Perhaps some teachers, parents, or students really did find Bushart's post threatening—though since it was a reply on a Facebook page for local news, it's not clear how many people even saw it. And even if people did see and interpret it as a threat of violence, that doesn't mean it meets the standard for a "true threat," in violation of the First Amendment.

"True threats are not protected speech but not everything is a true threat," David Hudson, professor at Belmont University School of Law, tells Reason. "This seems to me to be heated rhetorical hyperbole, which is an incredibly important concept—or should be—in true threat-type cases."

The U.S. Supreme Court created the true threat exception to the First Amendment in the 1969 decision Watts v. United States. Even then, Hudson adds, it made the point of distinguishing between true threats and "crude political hyperbole"—in that case, a protester's remark that if he were drafted into the Army, "the first man I want to get in my sights is" then-President Lyndon Johnson. The court agreed with the plaintiff that it was not a true threat but simply "a kind of very crude offensive method of stating a political opposition to the President."
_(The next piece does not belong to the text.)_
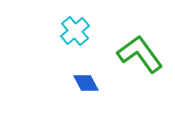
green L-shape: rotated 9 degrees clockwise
"Suppression of speech as an effective police measure is an old, old device, outlawed by our Constitution," Justice William O. Douglas wrote in a concurring opinion.

Bushart's arrest would be humorous if it weren't so serious. He now faces a potential years-long prison sentence for reposting a Facebook meme that doesn't come anywhere close to qualifying as an exception to the First Amendment. Even if the case gets thrown out, he has already spent two weeks in jail and is set to spend two more months until his first hearing.